WORK REQUEST: Switch every "bolognese" in the records to "marinara", then write out all the lines again with nothing else changed.

+++++

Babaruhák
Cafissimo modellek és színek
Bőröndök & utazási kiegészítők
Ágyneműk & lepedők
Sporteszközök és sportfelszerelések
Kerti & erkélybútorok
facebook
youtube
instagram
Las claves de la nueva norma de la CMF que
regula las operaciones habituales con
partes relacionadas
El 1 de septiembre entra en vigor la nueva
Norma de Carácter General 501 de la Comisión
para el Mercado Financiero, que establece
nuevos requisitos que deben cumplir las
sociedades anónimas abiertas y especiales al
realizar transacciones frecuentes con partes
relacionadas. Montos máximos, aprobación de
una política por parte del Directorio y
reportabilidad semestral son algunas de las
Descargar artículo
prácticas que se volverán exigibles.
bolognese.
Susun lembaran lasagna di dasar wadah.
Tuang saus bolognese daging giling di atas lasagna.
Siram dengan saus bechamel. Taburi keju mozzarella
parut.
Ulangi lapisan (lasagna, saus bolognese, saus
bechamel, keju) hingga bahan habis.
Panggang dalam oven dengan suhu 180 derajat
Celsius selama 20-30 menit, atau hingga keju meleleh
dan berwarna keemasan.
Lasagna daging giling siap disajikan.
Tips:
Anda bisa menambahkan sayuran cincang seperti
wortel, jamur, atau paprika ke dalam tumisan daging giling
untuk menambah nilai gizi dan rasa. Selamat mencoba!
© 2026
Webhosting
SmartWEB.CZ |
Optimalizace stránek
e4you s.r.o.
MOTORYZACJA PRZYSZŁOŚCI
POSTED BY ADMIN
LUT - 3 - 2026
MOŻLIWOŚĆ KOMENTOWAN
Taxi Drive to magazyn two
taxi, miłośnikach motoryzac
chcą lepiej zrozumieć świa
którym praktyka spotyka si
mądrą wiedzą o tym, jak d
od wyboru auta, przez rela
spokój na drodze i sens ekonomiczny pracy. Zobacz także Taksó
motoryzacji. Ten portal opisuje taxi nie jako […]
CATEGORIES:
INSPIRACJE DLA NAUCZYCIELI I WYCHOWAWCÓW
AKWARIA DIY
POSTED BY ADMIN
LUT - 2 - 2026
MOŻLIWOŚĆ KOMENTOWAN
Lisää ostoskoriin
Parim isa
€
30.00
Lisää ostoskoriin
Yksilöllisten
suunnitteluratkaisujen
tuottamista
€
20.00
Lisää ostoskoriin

+++++

RESULT OF THIS TASK:
Babaruhák
Cafissimo modellek és színek
Bőröndök & utazási kiegészítők
Ágyneműk & lepedők
Sporteszközök és sportfelszerelések
Kerti & erkélybútorok
facebook
youtube
instagram
Las claves de la nueva norma de la CMF que
regula las operaciones habituales con
partes relacionadas
El 1 de septiembre entra en vigor la nueva
Norma de Carácter General 501 de la Comisión
para el Mercado Financiero, que establece
nuevos requisitos que deben cumplir las
sociedades anónimas abiertas y especiales al
realizar transacciones frecuentes con partes
relacionadas. Montos máximos, aprobación de
una política por parte del Directorio y
reportabilidad semestral son algunas de las
Descargar artículo
prácticas que se volverán exigibles.
marinara.
Susun lembaran lasagna di dasar wadah.
Tuang saus marinara daging giling di atas lasagna.
Siram dengan saus bechamel. Taburi keju mozzarella
parut.
Ulangi lapisan (lasagna, saus marinara, saus
bechamel, keju) hingga bahan habis.
Panggang dalam oven dengan suhu 180 derajat
Celsius selama 20-30 menit, atau hingga keju meleleh
dan berwarna keemasan.
Lasagna daging giling siap disajikan.
Tips:
Anda bisa menambahkan sayuran cincang seperti
wortel, jamur, atau paprika ke dalam tumisan daging giling
untuk menambah nilai gizi dan rasa. Selamat mencoba!
© 2026
Webhosting
SmartWEB.CZ |
Optimalizace stránek
e4you s.r.o.
MOTORYZACJA PRZYSZŁOŚCI
POSTED BY ADMIN
LUT - 3 - 2026
MOŻLIWOŚĆ KOMENTOWAN
Taxi Drive to magazyn two
taxi, miłośnikach motoryzac
chcą lepiej zrozumieć świa
którym praktyka spotyka si
mądrą wiedzą o tym, jak d
od wyboru auta, przez rela
spokój na drodze i sens ekonomiczny pracy. Zobacz także Taksó
motoryzacji. Ten portal opisuje taxi nie jako […]
CATEGORIES:
INSPIRACJE DLA NAUCZYCIELI I WYCHOWAWCÓW
AKWARIA DIY
POSTED BY ADMIN
LUT - 2 - 2026
MOŻLIWOŚĆ KOMENTOWAN
Lisää ostoskoriin
Parim isa
€
30.00
Lisää ostoskoriin
Yksilöllisten
suunnitteluratkaisujen
tuottamista
€
20.00
Lisää ostoskoriin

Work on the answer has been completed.